- [SUPPLIED RECORDS]:
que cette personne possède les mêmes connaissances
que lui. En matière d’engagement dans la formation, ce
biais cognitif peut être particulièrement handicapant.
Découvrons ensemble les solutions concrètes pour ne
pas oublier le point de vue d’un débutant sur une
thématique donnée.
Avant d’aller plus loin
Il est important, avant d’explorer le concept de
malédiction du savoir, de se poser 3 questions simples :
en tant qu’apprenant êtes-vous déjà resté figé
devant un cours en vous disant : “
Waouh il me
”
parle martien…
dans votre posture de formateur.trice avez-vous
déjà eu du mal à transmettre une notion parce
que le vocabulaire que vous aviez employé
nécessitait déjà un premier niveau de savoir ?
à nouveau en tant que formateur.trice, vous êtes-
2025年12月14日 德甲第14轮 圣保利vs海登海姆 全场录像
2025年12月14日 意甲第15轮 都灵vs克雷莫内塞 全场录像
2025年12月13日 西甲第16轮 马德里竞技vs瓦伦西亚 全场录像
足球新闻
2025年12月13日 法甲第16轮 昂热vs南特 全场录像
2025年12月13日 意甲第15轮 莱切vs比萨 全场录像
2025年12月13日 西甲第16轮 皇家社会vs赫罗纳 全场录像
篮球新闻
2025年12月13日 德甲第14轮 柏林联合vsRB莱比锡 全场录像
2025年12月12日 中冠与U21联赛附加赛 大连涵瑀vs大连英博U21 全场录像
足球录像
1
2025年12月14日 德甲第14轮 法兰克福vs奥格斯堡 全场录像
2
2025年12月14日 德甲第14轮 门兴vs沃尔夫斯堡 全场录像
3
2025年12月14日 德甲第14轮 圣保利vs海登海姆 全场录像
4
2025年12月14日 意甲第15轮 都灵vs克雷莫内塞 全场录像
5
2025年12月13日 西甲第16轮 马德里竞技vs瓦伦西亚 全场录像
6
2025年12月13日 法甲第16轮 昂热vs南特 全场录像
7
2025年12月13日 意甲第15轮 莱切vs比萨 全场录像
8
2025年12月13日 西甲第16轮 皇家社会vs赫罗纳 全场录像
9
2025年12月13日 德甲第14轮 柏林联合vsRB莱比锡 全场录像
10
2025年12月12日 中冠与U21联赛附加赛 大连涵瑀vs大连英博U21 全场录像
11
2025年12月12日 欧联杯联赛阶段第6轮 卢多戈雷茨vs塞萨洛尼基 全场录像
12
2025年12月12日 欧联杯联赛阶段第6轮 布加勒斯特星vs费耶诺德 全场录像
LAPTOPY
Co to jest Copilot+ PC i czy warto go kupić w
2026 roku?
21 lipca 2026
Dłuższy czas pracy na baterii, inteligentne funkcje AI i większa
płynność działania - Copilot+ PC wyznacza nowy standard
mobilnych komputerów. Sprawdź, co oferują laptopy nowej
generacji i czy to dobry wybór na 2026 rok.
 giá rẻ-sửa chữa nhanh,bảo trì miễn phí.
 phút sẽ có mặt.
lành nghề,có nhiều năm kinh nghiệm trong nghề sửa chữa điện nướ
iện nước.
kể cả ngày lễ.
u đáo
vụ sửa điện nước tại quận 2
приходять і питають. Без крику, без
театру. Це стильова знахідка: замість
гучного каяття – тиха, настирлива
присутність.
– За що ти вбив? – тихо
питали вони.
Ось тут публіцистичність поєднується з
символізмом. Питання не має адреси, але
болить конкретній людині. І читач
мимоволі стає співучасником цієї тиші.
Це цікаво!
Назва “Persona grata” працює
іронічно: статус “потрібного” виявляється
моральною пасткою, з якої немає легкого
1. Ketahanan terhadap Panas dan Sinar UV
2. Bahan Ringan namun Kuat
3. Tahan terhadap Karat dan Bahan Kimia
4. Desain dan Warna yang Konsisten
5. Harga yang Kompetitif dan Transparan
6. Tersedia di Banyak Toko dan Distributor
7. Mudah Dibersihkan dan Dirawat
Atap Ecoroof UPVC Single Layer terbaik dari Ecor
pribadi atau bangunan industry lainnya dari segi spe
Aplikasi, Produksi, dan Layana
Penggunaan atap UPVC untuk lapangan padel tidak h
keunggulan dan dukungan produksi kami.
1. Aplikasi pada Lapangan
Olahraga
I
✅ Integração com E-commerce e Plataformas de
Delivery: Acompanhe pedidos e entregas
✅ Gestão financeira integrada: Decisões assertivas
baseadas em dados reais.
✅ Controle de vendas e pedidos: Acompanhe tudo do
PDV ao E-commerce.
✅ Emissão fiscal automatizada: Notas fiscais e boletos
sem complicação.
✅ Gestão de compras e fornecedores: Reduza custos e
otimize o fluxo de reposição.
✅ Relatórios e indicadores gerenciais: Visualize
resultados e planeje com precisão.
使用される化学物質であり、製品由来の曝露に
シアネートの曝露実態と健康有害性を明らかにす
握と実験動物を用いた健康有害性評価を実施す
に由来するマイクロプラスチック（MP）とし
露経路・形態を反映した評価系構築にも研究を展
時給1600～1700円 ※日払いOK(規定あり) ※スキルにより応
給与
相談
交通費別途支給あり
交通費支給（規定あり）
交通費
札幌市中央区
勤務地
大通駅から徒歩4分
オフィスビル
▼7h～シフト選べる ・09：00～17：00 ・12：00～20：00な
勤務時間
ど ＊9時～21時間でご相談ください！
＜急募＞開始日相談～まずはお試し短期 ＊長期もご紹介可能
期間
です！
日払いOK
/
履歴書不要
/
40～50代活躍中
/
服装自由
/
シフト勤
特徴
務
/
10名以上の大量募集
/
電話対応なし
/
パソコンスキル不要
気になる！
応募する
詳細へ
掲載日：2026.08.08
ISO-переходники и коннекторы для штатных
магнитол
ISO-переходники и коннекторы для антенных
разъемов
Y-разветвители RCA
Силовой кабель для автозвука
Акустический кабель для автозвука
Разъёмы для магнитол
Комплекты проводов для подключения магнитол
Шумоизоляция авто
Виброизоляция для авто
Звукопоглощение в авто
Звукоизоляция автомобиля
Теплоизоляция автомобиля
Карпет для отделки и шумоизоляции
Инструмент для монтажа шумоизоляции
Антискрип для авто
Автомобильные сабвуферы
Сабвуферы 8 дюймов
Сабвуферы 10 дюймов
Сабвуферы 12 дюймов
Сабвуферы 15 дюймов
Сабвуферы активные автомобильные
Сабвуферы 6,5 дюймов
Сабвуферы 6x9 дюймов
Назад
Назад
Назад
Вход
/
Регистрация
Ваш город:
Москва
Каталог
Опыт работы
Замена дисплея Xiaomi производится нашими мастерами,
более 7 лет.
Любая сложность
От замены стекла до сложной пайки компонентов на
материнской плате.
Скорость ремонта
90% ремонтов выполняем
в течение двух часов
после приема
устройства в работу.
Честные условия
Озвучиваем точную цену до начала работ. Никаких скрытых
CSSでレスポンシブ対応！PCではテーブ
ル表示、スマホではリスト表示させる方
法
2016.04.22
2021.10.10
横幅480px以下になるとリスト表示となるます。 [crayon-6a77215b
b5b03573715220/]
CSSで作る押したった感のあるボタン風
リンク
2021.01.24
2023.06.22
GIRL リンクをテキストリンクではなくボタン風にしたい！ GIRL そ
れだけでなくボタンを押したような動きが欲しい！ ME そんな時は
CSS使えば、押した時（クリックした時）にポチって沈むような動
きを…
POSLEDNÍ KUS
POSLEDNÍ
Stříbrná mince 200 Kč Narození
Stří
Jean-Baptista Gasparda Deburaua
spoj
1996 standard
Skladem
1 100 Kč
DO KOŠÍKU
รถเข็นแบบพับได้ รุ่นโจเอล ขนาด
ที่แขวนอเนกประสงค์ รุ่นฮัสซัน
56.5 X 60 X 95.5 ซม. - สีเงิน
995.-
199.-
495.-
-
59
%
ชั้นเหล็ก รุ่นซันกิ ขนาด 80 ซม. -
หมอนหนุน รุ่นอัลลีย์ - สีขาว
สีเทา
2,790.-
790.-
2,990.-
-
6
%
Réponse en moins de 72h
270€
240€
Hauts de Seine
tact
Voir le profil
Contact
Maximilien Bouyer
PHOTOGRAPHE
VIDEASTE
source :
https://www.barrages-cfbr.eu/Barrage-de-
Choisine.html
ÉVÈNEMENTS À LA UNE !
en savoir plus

- [TASK STATEMENT]:
Within the material above, extract exactly the lines that start at the line containing "vụ sửa điện nước tại quận 2" and stop after the line containing "keunggulan dan dukungan produksi kami.", and only those.

- [EXERCISE RESPONSE]:
vụ sửa điện nước tại quận 2
приходять і питають. Без крику, без
театру. Це стильова знахідка: замість
гучного каяття – тиха, настирлива
присутність.
– За що ти вбив? – тихо
питали вони.
Ось тут публіцистичність поєднується з
символізмом. Питання не має адреси, але
болить конкретній людині. І читач
мимоволі стає співучасником цієї тиші.
Це цікаво!
Назва “Persona grata” працює
іронічно: статус “потрібного” виявляється
моральною пасткою, з якої немає легкого
1. Ketahanan terhadap Panas dan Sinar UV
2. Bahan Ringan namun Kuat
3. Tahan terhadap Karat dan Bahan Kimia
4. Desain dan Warna yang Konsisten
5. Harga yang Kompetitif dan Transparan
6. Tersedia di Banyak Toko dan Distributor
7. Mudah Dibersihkan dan Dirawat
Atap Ecoroof UPVC Single Layer terbaik dari Ecor
pribadi atau bangunan industry lainnya dari segi spe
Aplikasi, Produksi, dan Layana
Penggunaan atap UPVC untuk lapangan padel tidak h
keunggulan dan dukungan produksi kami.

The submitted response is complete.